Southern Comfort

Un grupo de soldados de la Guardia Nacional de los Estados Unidos se encuentra realizando unas prácticas en los pantanos del estado de Louisiana. Tras desorientarse, deciden tomar prestadas unas canoas para cruzar una de las numerosas áreas húmedas del lugar, pero ello no se lo toman demasiado bien unos lugareños que deciden ir a por los soldados y darles caza. Perdidos, sin víveres ni agua, sin conocer el terreno y sin un líder, los soldados vivirán una auténtica pesadilla siendo presas de unos hombres desconocidos que no parecen tener otro fin más que el de acabar con sus vidas. Se trata de una de las películas más conseguidas del cineasta norteamericano Walter Hill, co-escrita con su habitual David Giler (ambos se encargaron de darle el toque final al guión de “Alien” (1979), de la que además fueron productores), que en ocasiones, por su brutalidad y ambientación en lo más profundo del sur de los Estados Unidos, ha sido comparada con la obra maestra de John Boorman, “Deliverance” (1972). Sea o no acertada la comparación, lo cierto es que especialmente el tramo final de “Southern Comfort” raya a un gran nivel, con una excelente administración del suspense por parte de Hill, siendo un film que sin duda va de menos a más a lo largo de su proyección. Peter Coyote, Keith Carradine, Powers Boothe, Brion James o Fred Ward son algunos de los populares rostros del reparto del film.

El director de fotografía fue el húngaro Andrew Laszlo [ASC], un operador cuyo nombre no sea demasiado conocido e incluso puede ser confundido con el de su compatriota –y hombre de más fama y prestigio- Ernest Laszlo, con el que no guardaba relación. Emigró a EEUU con 21 años de edad y, sin hablar una palabra de inglés, comenzó a realizar trabajos de fotografía que posteriormente le llevaron a trabajar en televisión durante de la década de los 60. Desde este medio dio el salto al cine, trabajando para Francis Coppola en 1965 (“You are a Big Boy Now”), William Friedkin (“The Night They Raided Minsky’s”, 1966) o Herbert Ross (“The Own and the Pussycat, 1970), en la que tuvo que sustituir a Harry Stradling Sr. tras su fallecimiento durante el rodaje. Su relación de trabajo más satisfactoria es la que tuvo precisamente con Walter Hill, con títulos como “The Warriors” (1979) y “Streets of Fire” (1984) además del presente.

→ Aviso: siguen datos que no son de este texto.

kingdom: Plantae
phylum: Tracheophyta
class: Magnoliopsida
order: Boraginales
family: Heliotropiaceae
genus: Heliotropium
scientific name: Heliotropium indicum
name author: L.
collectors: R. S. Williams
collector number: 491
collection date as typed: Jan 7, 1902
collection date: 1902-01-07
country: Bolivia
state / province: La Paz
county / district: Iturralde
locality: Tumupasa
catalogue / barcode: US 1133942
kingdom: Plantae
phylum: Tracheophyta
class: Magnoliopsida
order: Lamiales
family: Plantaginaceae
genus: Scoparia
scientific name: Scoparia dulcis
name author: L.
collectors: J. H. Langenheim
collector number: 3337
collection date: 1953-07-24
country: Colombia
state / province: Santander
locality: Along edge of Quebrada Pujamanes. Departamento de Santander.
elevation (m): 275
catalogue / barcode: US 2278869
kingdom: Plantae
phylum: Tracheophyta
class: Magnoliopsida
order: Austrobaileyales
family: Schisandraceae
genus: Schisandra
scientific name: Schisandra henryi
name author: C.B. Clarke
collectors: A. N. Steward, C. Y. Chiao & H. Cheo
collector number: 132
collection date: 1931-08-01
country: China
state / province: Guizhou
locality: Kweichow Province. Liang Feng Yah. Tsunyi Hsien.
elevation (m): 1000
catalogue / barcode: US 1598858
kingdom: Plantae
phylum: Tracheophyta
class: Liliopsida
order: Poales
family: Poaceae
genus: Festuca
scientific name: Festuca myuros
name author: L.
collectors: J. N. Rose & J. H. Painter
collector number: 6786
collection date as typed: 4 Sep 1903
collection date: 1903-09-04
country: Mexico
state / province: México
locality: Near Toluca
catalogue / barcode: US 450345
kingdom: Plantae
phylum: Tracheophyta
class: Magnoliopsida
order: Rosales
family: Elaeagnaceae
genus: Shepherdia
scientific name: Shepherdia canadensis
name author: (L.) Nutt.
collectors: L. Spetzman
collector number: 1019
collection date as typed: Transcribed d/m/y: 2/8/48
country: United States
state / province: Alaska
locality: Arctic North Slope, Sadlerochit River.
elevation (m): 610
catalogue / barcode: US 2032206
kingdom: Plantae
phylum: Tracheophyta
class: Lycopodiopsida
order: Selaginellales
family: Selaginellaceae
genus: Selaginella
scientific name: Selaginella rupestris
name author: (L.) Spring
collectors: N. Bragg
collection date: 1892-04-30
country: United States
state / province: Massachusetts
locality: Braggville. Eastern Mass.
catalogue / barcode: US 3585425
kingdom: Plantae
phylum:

También se hizo cargo, con grandes resultados, de “First Blood” (Ted Kotcheff, 1982) y en la parte final de su carrera, de algunos films con complicados efectos, como “Poltergeist II: The Other Side” (Brian Gibson, 1986), “Innerspace” (Joe Dante, 1987) o “Star Trek V: The Last Frontier” (William Shatner, 1989).

De todos estos films, la estética de “Southern Comfort” vendría a ser un claro antecedente de la de “First Blood”, la primera de las aventuras cinematográficas de Sylvester Stallone encarnando a John Rambo, solo que en esta ocasión, como en casi toda su filmografía, Walter Hill prescindió del formato panorámico anamófico. Al igual que “Deliverance“, “Southern Confort” fue rodada en lugares de dificil acceso y complicada logística, “Southern Comfort” debió de resultar una película complicada para Andrew Laszlo y todos aquéllos que participaron en la misma. El film destaca por su paleta de tonos ocre, marrones y grises que ofrecen un aspecto otoñal, que se complementa bien además con un rodaje que casi siempre se produjo evitando la luz solar directa, ya sea mediante telas y sedas suspendidas sobre los actores para cortarla y difuminarla, o porque la producción se encontró con jornadas de rodaje con ese clima, principalmente.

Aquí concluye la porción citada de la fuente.